Was Jason Newsted just acting out when he quit Metallica? That's what infamous therapist Phil Towle thinks. You may recall Towle was featured in Metallica's 2004 documentary Some Kind of Monster and he recently revealed his thoughts on Newsted in a new interview.
Towle appeared on ..And Podcast For All! and thinks Newsted didn't really want to leave, saying “I don’t think [Jason] wanted to leave the band. I think he wanted to leave the reality of what existed. And this was the only way he could start to do something with it.”
He later continued “Have you ever had a fight with your wife? When we’re fighting with our spouses or significant others or good friends or whatever, it’s hard. It’s easy to build up the animosity and the resentment when you’re feeling uncomfortable. And I think that Jason — this is my second-hand knowledge — but I think that Jason, coming off of Cliff’s reputation and the way that Cliff died so tragically, and that he was so instantly a replacement for Cliff, that he became what the guys would say a ‘whipping boy.’ He was the way that they grieved unhealthily. And Jason, because he was so — like anybody else — so grateful to be a part of the band, never felt like he could quite make it. He was hazed to the point where I think it blew because he’d had enough of something. And when we’ve had enough of something, then it’s hard to go to somebody and say, ‘Can we sit down and talk about this?’ No. It’s, ‘Fuck you.’ It’s a straight head-on… It’s, ‘This is what I’m pissed off about.’ So you have to ride that wave out. And because it was stunning, and because the band had certain resentments — the rest of the band had resentments — these are cumulative effects. And the fact that they never talked out — this is what Lars would say — the whole never really took the time to talk out the issues they were involved in, then this becomes an explosion. Then you have to pick up the pieces of it.”

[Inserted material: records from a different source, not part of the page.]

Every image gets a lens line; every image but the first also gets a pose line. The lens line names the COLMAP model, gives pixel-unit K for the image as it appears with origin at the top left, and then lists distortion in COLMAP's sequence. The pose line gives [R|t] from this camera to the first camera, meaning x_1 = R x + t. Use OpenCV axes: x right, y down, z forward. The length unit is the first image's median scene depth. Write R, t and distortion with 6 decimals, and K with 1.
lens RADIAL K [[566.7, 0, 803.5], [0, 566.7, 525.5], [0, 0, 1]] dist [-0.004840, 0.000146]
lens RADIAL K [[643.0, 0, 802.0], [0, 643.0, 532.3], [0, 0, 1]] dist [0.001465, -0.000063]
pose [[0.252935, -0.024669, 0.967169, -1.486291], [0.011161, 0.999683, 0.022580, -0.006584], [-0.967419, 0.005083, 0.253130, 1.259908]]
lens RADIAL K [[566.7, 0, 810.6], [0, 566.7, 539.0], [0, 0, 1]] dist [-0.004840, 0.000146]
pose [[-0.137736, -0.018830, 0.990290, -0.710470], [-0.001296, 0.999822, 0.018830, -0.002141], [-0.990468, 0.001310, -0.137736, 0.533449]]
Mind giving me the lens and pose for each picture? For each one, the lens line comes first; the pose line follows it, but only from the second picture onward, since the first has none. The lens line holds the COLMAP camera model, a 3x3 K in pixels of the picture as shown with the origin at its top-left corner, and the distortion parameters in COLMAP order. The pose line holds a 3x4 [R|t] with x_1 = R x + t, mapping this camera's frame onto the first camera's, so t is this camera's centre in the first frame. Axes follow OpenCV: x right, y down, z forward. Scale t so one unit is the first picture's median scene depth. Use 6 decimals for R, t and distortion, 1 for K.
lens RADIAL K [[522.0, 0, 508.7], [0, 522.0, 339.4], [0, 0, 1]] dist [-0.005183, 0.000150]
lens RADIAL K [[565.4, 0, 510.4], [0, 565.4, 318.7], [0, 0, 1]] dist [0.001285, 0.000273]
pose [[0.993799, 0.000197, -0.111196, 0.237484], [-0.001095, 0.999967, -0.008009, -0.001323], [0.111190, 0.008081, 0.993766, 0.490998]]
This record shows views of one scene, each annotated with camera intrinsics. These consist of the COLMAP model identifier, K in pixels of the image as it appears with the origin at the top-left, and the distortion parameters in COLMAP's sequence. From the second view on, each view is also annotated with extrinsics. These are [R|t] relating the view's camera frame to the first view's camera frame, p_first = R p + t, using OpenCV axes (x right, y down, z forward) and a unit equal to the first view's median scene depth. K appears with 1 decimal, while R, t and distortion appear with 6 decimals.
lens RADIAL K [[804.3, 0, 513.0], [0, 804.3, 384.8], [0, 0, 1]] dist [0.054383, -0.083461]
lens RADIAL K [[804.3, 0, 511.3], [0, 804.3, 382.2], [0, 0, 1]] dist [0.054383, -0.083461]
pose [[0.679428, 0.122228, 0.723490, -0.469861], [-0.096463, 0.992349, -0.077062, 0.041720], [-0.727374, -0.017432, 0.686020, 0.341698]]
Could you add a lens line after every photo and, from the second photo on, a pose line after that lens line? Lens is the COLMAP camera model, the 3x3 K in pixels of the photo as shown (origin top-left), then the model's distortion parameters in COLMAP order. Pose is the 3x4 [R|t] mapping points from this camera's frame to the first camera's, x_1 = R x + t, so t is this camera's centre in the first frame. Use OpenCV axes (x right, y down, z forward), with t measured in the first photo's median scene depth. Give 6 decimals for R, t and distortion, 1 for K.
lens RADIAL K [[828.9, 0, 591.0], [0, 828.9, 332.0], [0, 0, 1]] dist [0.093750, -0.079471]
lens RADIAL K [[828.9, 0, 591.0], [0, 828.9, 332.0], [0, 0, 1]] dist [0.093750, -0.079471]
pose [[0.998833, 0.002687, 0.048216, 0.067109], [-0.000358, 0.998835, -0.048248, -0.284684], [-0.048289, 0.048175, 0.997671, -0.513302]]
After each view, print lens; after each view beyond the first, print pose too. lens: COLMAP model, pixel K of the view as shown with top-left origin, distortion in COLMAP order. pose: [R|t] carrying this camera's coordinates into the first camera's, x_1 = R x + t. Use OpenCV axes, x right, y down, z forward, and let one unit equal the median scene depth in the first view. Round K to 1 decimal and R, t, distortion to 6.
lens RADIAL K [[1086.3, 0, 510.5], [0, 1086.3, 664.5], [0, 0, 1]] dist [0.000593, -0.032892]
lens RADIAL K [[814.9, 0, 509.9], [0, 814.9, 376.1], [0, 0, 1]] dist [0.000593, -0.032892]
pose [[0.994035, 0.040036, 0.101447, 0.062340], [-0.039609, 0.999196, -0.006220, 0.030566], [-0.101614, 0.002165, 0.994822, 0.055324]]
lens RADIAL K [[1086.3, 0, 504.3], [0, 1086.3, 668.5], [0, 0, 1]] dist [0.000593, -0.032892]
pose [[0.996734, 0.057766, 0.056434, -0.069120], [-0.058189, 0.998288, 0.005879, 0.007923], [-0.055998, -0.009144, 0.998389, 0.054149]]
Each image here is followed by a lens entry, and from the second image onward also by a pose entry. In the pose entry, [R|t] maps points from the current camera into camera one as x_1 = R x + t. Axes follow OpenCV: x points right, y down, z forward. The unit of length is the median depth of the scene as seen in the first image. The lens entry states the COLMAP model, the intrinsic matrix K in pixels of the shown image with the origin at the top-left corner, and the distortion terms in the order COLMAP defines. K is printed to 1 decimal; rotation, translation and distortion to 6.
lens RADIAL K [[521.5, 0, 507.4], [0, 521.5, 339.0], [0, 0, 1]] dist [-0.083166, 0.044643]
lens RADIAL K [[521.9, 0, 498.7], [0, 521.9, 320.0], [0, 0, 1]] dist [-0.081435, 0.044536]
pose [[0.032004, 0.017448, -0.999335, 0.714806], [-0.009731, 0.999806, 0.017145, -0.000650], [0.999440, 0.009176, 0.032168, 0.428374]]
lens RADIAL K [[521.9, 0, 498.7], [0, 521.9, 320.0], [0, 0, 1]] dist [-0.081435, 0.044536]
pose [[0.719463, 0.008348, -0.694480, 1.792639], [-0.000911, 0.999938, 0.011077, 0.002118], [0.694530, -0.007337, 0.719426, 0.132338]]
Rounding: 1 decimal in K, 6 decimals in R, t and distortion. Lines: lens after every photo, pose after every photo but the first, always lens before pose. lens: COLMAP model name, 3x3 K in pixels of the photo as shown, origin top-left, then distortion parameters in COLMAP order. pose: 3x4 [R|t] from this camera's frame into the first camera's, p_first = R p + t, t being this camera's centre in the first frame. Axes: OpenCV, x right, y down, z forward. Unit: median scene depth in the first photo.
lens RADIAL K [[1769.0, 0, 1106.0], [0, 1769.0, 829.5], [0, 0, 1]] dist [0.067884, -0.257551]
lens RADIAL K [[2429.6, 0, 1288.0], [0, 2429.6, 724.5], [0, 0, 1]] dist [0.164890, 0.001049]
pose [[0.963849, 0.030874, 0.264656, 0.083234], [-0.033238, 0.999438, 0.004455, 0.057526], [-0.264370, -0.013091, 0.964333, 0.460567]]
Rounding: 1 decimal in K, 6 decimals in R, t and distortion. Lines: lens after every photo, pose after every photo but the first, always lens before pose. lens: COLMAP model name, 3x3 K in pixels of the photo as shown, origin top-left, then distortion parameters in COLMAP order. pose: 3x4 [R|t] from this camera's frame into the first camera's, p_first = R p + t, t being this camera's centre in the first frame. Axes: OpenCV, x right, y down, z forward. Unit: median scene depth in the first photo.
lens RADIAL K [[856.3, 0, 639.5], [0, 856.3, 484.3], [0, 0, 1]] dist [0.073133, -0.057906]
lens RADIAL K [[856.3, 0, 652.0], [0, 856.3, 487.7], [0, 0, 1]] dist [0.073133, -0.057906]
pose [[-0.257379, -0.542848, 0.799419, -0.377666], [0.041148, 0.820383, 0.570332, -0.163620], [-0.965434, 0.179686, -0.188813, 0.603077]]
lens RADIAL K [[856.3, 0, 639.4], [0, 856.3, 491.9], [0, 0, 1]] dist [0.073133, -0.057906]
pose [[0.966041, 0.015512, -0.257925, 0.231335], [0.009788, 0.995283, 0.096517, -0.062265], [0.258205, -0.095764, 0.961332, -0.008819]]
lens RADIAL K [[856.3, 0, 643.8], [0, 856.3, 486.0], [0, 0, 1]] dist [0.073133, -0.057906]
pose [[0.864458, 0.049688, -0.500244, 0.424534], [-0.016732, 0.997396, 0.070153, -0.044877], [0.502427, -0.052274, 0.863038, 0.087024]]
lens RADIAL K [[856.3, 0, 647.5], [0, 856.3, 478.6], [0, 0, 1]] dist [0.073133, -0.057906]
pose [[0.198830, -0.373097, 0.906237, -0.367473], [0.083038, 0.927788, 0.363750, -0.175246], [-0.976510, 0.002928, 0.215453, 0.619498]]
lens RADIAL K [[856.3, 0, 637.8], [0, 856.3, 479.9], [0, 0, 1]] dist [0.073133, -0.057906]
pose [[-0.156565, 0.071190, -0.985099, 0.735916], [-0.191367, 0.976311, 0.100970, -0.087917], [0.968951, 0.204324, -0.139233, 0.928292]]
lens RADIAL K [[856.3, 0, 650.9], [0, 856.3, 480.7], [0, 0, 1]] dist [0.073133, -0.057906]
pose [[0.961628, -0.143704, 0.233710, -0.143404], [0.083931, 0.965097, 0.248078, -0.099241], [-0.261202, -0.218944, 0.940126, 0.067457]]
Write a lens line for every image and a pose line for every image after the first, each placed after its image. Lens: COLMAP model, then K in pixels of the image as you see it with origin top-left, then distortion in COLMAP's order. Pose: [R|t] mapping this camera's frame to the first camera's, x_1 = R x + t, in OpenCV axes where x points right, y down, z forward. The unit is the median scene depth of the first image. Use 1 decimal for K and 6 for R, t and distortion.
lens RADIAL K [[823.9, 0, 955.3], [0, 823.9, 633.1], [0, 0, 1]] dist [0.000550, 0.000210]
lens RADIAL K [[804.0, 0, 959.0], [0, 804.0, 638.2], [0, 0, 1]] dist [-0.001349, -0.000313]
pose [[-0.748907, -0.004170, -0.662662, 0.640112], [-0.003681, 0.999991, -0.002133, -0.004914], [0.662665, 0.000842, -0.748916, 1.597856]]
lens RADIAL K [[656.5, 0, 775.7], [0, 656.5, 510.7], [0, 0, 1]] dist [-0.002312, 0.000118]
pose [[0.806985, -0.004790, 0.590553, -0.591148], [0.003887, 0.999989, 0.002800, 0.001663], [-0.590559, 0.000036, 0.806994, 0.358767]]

Towle ultimately thinks good came out of Newsted leaving, “[It] triggered a whole bunch of things. That contributed to ultimately James [Hetfield, Metallica singer/guitarist], months later, going into rehab. It wasn’t the exact fact, but if you look at the overarching life of Metallica and you see that they were trashing each other in Playboy magazine, in that interview, and you see then a month later they come in, or maybe two months later they come in — January of 2001, I think — and there’s this kind of animosity, that Jason is acting out. He’s the identified patient of the therapy, so he’s acting this act. And then the fight ensued.”
In 2014, Newsted was interviewed by Scuzz TV in the UK and was asked about his exit. I guess enough time has passed where he felt he could finally open up fully about it. We knew previously that he quit because the rest of Metallica wanted Newsted to focus on Metallica and did not want him doing side projects, namely Echobrain project that he was working on.
Now, Newsted elaborates that what actually happened was Metallica's management at Q-Prime heard the Echobrain demos and were very impressed. They wanted to represent the band and push it using Newsted's built-in credibility of being in Metallica. Newsted alleges that once James Hetfield heard about this, he supposedly got jealous of management's interest, and assumed Echobrain's success would hurt Metallica. So, James "put the kibosh" on the entire thing, and the next day the management company called Newsted and told him they were no longer interested.
The next time the entire band met up for a shoot, Newsted showed up and offered copies of the new Echobrain record to everybody in the band, friends and Bob Rock, who was also present. James then reprimanded Newsted. Newsted claims he invested a lot of money into the project and ultimately did not make a profit. But more importantly, he was so offended by James' power play that he decided it was time to move on.